** Begin Given text **
Michiganders are eager to get back to traveling, but this summer’s vacation season has been overshadowed by inflation.
The consumer price index rose again in June but two major travel categories decreased compared to the previous month. Airfare and lodging away from home dropped after sharp inclines in May.
Airfares decreased 1.8% and lodging fell 2.8%. The caveat is travel is still significantly more expensive than this time last year. Annually, airfare prices jumped 34.1%.
Michiganders in the travel industry shared their tips with MLive on how to vacation on the cheap.
Related: After two years at home, travelers want an experience, not just a vacation
Buy a Michigan recreation passport
For Jessica Bassett, a social media influencer based in Byron Center, Michigan’s recreation passport has been the inexpensive ticket into some of the state’s most remarkable sites.
Bassett, 40, runs the Facebook and Instagram account Mom in the Mitten, where she chronicles her family’s summer travels. This year, the family of five drove to the Upper Peninsula, where they hiked Tahquamenon Falls, pet bear cubs at Oswald’s Bear Ranch, peeked into the bottom of Kitch-iti-kipi and jumped off the Black Rocks in Marquette.
All while keeping the cost low with a $12 year-round license plate pass.
“I think the outdoor adventure stuff definitely offers like a budget friendly option,” Bassett said.
To further manage costs, Bassett brought her snack bin from home for the long car ride, and booked an Airbnb with a kitchen so the family could prepare meals at home for their three boys.
Travel midweek, to more obscure locations
Dave Lorenz, vice president of Travel Michigan, suggests midweek travel as a way to see more of the state on a budget and avoid crowds during the busy season. He also encourages travelers to venture beyond what is popular.
“Planning getaways to Michigan’s less traveled areas is a great way to explore our state’s hidden gems while helping make budgets stretch further,” he said. “When it comes to lodging and attractions, opting to camp and seeking out free activities such as hiking, heading to our beautiful beaches or exploring our city centers are easy ways to save money during a trip, as well.”
For those looking for inspiration, Michigan.org/deals posts new deals regularly from cooking classes at the Grand Hotel on Mackinac Island to bike tour trips with lodging at the Royal Park Hotel in metro Detroit.
Related: Mackinac Island named best island in continental U.S. by Travel + Leisure
Look for off-season promotions, hotel deals
Going to Mackinac Island? Travel influencer Cassondra Scott, 37, provides consulting to plan a cost-effective day or overnight trip. Scott, originally from Alma, worked on the island for nine summers and offers a local’s perspective.
Scott takes her 4-year-old son to Mackinac at least once a year. Most trips, she stays off the island and finds a hotel that includes breakfast so they’re fueled before the ferry ride, she said.
Scott logs on every Black Friday to get a buy-one, get-one ferry ticket deal from Star Line. The ferry company also runs offers for holidays and off-season promotions in the spring and fall.
She suggests following Mackinac businesses on social media to catch those limited-time deals or even last-minute cancellations that free up rooms at a discounted cost.
** End Given text **
### Your instructions:
Answer these questions using the text on budget travel in Michigan:
1. By what percentage did airfares decrease in June compared to the previous month?
2. What does the year-round license plate pass used by Bassett cost?
3. On what day does Scott log on each year to get a buy-one, get-one ferry ticket deal from Star Line?
** Begin Extracted material **
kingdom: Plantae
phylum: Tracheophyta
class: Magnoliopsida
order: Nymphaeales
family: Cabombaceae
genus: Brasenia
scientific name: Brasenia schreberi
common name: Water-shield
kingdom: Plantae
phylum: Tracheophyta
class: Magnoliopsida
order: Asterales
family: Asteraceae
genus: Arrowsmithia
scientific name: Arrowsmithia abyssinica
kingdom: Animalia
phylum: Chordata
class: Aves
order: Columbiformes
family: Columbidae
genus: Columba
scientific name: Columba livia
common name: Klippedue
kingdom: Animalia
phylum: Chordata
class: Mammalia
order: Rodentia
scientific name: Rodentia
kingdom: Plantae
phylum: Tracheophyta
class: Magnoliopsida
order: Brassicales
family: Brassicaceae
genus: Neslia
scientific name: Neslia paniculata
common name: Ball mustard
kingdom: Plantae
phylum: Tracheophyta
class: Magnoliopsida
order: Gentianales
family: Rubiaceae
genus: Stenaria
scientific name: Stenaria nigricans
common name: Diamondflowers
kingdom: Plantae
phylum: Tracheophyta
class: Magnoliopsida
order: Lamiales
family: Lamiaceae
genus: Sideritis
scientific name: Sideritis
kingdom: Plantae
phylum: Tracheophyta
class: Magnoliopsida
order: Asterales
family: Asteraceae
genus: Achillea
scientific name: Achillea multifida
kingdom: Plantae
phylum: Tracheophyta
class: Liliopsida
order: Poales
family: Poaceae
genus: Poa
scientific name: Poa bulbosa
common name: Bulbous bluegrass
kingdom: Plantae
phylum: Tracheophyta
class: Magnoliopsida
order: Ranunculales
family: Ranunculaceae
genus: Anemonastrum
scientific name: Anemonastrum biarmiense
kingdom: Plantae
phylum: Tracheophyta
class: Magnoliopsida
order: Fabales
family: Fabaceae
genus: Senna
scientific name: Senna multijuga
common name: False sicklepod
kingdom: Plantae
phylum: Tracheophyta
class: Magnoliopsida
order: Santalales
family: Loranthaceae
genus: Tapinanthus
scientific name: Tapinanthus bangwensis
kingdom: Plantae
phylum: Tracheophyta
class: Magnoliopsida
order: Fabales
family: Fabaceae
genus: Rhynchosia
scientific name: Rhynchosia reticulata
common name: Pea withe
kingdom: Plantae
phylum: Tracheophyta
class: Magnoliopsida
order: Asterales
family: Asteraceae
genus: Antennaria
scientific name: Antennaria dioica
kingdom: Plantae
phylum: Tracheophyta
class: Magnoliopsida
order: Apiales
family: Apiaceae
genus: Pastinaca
** End Extracted material **
### Completed exercise:
1. 1.8%
2. $12
3. Black Friday